El jurásico temprano es el momento de la prehistoria en el que los dinosaurios comenzaron a convertirse en gigantes. Pero había otra cosa que también se estaba haciendo más grande: los cerebros de los protomamíferos. Y puede haber sido porque el olfato y el tacto eran vitales para su supervivencia.
En los años ochenta, el paleontólogo Timothy Rowe visitó la colección de fósiles de la Universidad de Harvard con un pedido: quería abrir el cráneo de un diminuto mamífero de 190 millones de años de antigüedad para determinar la forma de su cerebro.    Los curadores de Harvard abrieron los ojos y arquearon las cejas. “¡De ninguna manera! -dijeron-. Antes o después tendremos técnicas no invasivas para contestar esas preguntas.” Esos fósiles eran tratados como un Rembrandt o un Vermeer, pero tres décadas más tarde Rowe y su equipo de la Universidad de Texas en Austin utilizaron tomografía de alta resolución para crear mapas tridimensionales de los cráneos de dos mamíferos antiguos. Los moldes digitales sugieren que sus cerebros evolucionaron para permitir el desarrollo de sus sentidos del olfato y el tacto.
Rowe examinó fósiles jurásicos de la China, antecesores de los verdaderos mamíferos, una especie que tiene el cerebro grande en relación con su cuerpo comparada con otros animales. La diferencia está en el neocórtex, un área del tejido cerebral de seis capas, mucho más grande y más compleja que en otros animales.
El cráneo que analizó Rowe muestra dos prominentes “chichones” sobre la frente: los bulbos olfatorios, donde se procesan los olores. Los bulbos eran mucho más grandes de lo que se esperaría, lo que sugiere que el olfato era extremadamente importante para los mamíferos tempranos.
Dentro de los pliegues de esos cerebros los investigadores encontraron evidencia de sólidas capacidades de coordinación y un agudo sentido del tacto. Rowe supone que los animales dependían de folículos pilosos especializados, conectados con nervios, para conocer su medio ambiente, del mismo modo en que hoy algunos mamíferos utilizan sus bigotes.
“La historia de la evolución de los mamíferos es la del desarrollo del más sensible sistema olfatorio de alta resolución -dice Rowe- y, como consecuencia, el sentido del tacto y las capacidades motoras.”

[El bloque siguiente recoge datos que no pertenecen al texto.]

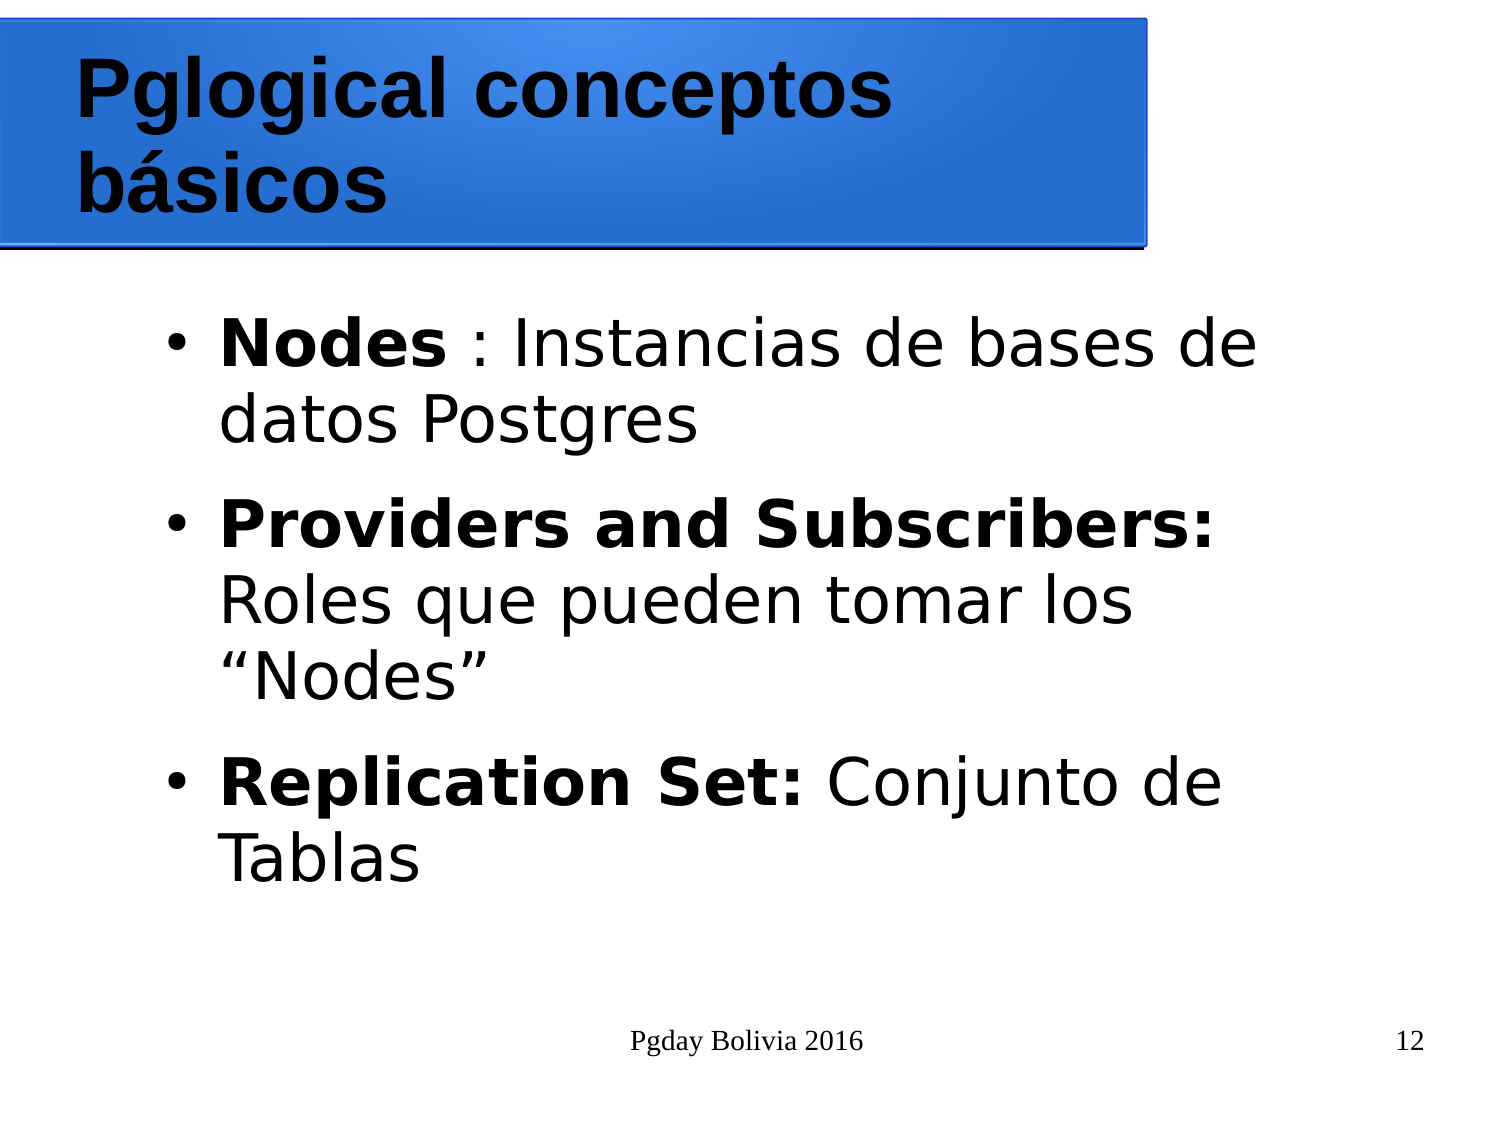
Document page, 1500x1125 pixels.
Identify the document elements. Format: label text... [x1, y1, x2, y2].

list Nodes : Instancias de bases de datos Postgres Providers and Subscribers: Roles que pueden tomar los “Nodes” Replication Set: Conjunto de Tablas [147, 305, 1348, 899]
title Pglogical conceptos básicos [75, 41, 1120, 231]
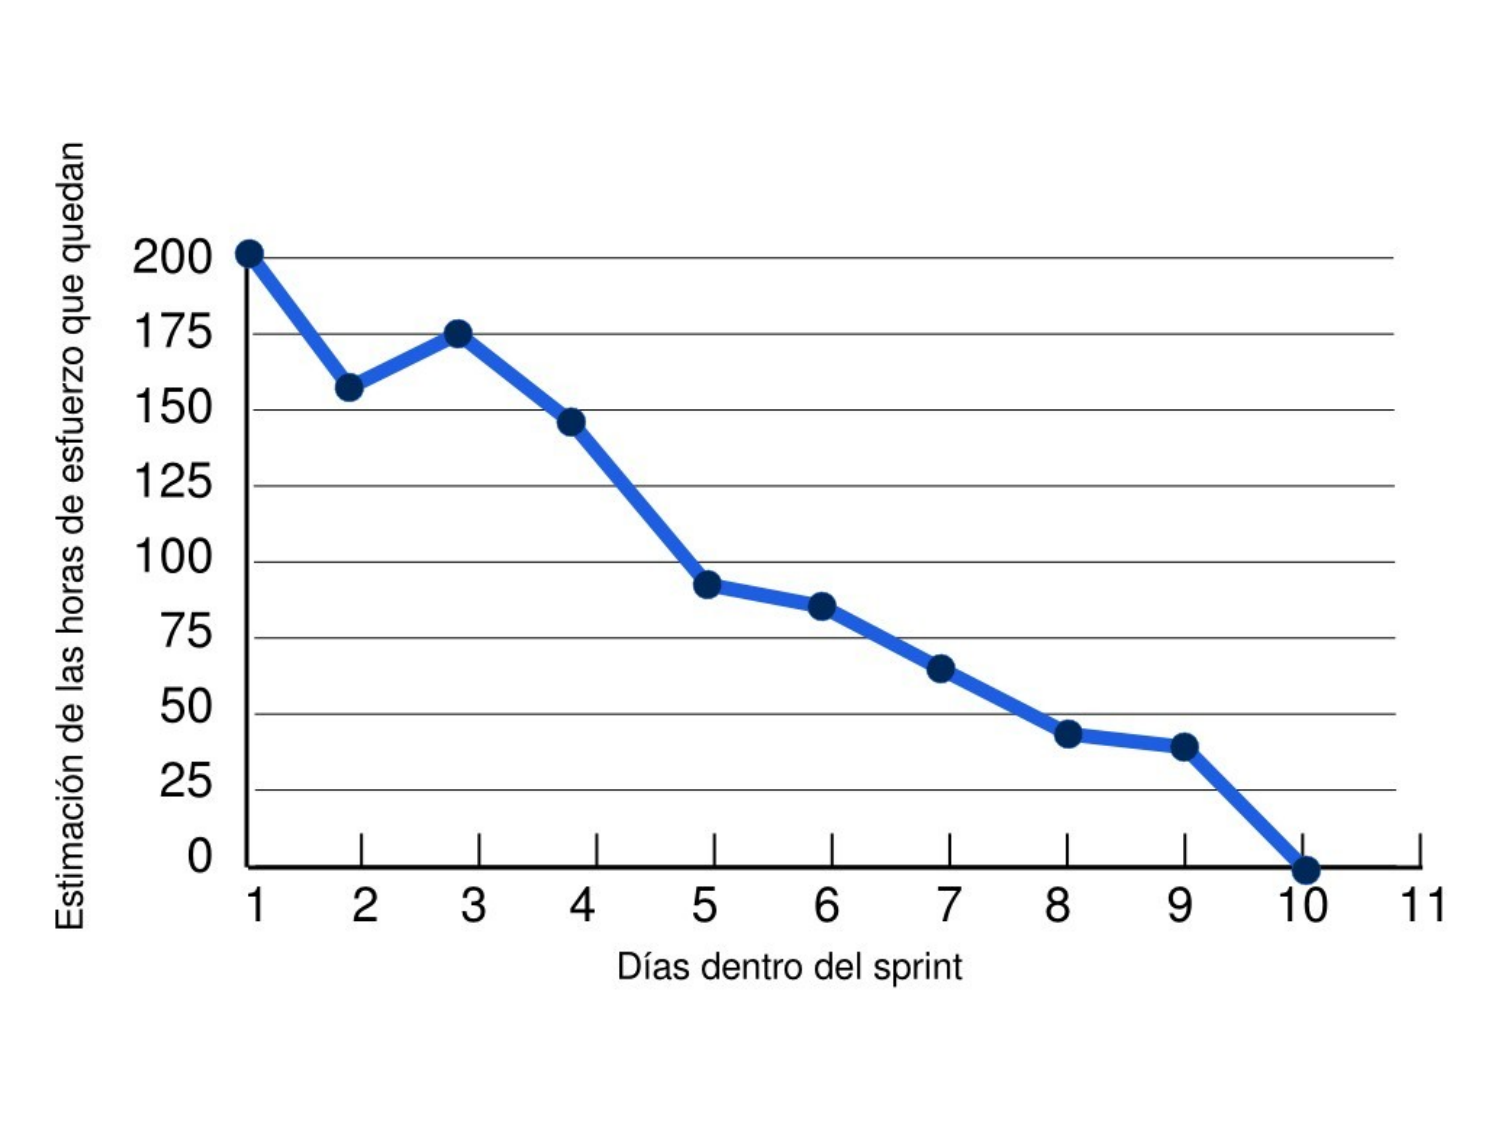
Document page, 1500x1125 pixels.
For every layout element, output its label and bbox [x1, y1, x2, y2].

picture [44, 131, 1456, 994]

“Es un trabajo hermoso -dice Lori Marino, que estudia la evolución del cerebro de los mamíferos en la Universidad Emory, Georgia-. Su importancia radica en que hasta ahora no teníamos mucha información de qué partes del cerebro se habían expandido en los diferentes grupos. Le da otra respetabilidad al olfato.”
“Tener un gran sentido del olfato también es consistente con la idea de que estos mamíferos eran animales nocturnos -concluye Rowe-. Se cree que los dinosaurios eran más activos durante el día y dormían de noche. Entonces es cuando salían los mamíferos. Si uno tiene un gran olfato, no importa si está oscuro.”